_Work instruction_.
Which lines of the entries below contain the string "references"? Copy each one.

Data extracted from a collection
##########

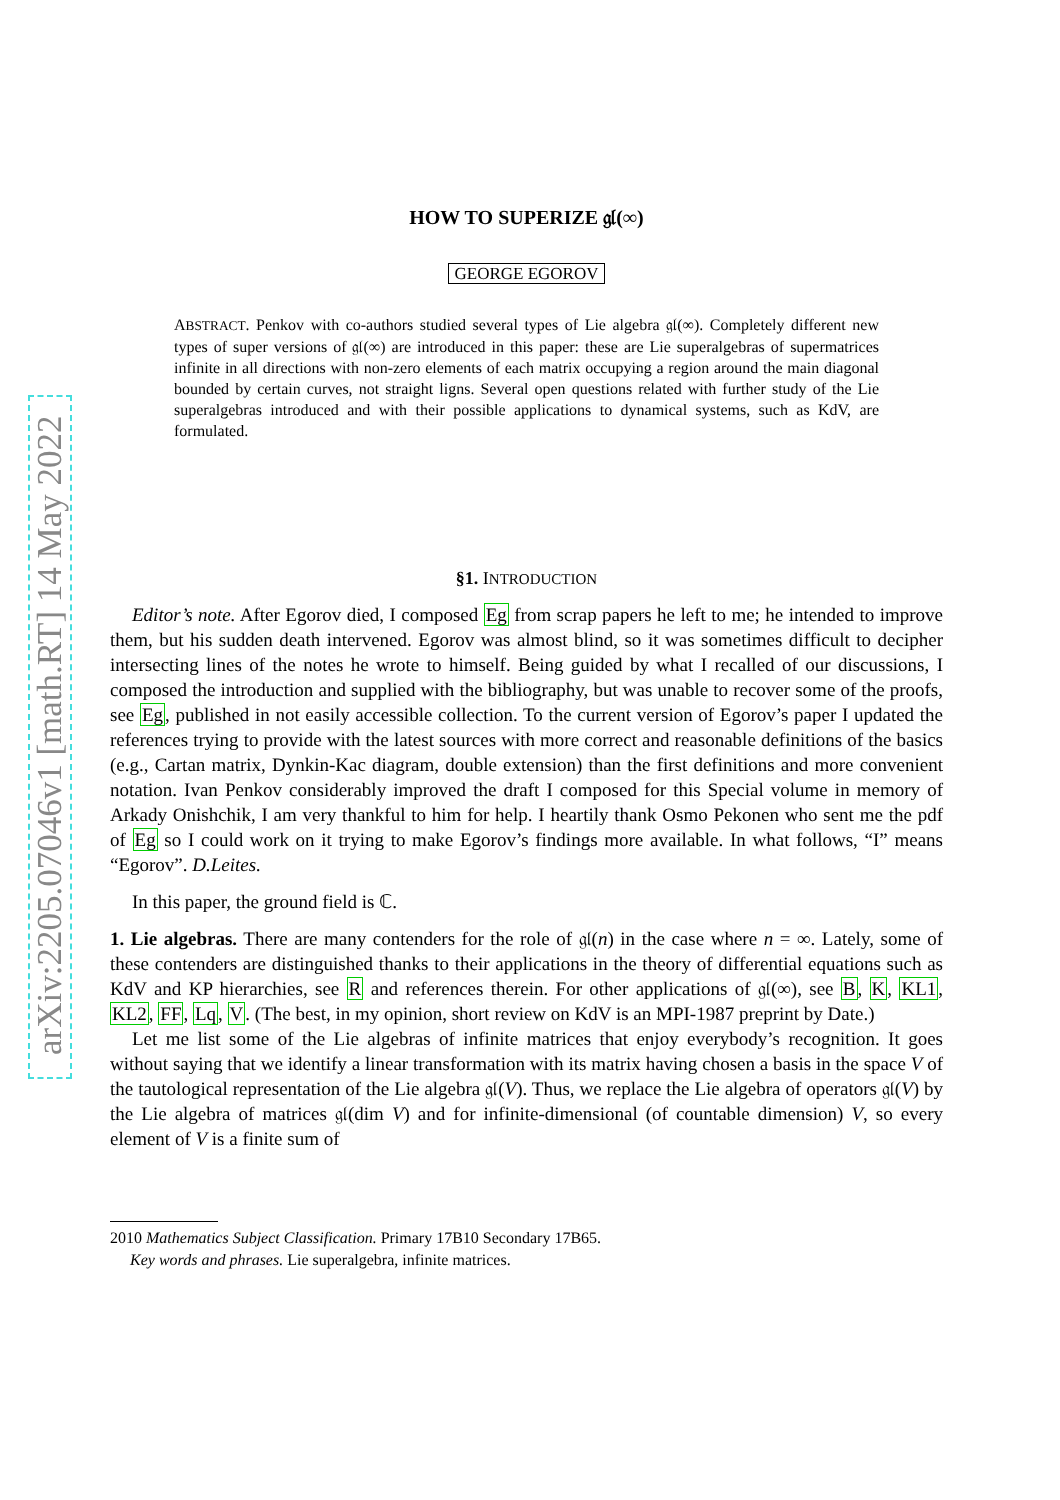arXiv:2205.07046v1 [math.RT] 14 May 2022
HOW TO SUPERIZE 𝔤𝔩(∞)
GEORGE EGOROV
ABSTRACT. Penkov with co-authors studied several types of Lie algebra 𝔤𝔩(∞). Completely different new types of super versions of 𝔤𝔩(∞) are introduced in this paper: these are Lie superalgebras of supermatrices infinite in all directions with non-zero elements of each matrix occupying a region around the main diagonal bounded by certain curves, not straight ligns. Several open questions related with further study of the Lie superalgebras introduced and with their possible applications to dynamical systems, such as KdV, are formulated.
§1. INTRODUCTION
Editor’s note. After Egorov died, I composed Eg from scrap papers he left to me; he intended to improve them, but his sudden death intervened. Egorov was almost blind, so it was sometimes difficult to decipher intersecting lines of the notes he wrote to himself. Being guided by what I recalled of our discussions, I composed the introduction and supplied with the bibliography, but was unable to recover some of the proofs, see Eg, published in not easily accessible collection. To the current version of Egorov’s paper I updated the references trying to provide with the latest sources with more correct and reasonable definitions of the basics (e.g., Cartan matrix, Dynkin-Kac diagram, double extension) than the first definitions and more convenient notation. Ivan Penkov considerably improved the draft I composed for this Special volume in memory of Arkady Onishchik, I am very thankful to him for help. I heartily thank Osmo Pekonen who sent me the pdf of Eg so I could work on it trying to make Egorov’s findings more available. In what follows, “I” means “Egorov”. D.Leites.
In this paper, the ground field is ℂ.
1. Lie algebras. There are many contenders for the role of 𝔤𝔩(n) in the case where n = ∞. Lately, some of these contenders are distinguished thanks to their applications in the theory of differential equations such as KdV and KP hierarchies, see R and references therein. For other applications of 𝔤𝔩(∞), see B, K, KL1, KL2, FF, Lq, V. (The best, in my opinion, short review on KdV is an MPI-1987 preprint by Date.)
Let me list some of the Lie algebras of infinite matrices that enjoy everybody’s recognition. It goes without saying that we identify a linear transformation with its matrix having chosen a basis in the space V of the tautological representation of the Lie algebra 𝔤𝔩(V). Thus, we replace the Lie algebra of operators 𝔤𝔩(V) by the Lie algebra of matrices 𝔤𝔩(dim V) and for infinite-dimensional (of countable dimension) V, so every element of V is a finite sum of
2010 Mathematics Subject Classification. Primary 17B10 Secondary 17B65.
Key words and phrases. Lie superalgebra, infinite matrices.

##########

_Answer box_.
Editor’s note. After Egorov died, I composed Eg from scrap papers he left to me; he intended to improve them, but his sudden death intervened. Egorov was almost blind, so it was sometimes difficult to decipher intersecting lines of the notes he wrote to himself. Being guided by what I recalled of our discussions, I composed the introduction and supplied with the bibliography, but was unable to recover some of the proofs, see Eg, published in not easily accessible collection. To the current version of Egorov’s paper I updated the references trying to provide with the latest sources with more correct and reasonable definitions of the basics (e.g., Cartan matrix, Dynkin-Kac diagram, double extension) than the first definitions and more convenient notation. Ivan Penkov considerably improved the draft I composed for this Special volume in memory of Arkady Onishchik, I am very thankful to him for help. I heartily thank Osmo Pekonen who sent me the pdf of Eg so I could work on it trying to make Egorov’s findings more available. In what follows, “I” means “Egorov”. D.Leites.
1. Lie algebras. There are many contenders for the role of 𝔤𝔩(n) in the case where n = ∞. Lately, some of these contenders are distinguished thanks to their applications in the theory of differential equations such as KdV and KP hierarchies, see R and references therein. For other applications of 𝔤𝔩(∞), see B, K, KL1, KL2, FF, Lq, V. (The best, in my opinion, short review on KdV is an MPI-1987 preprint by Date.)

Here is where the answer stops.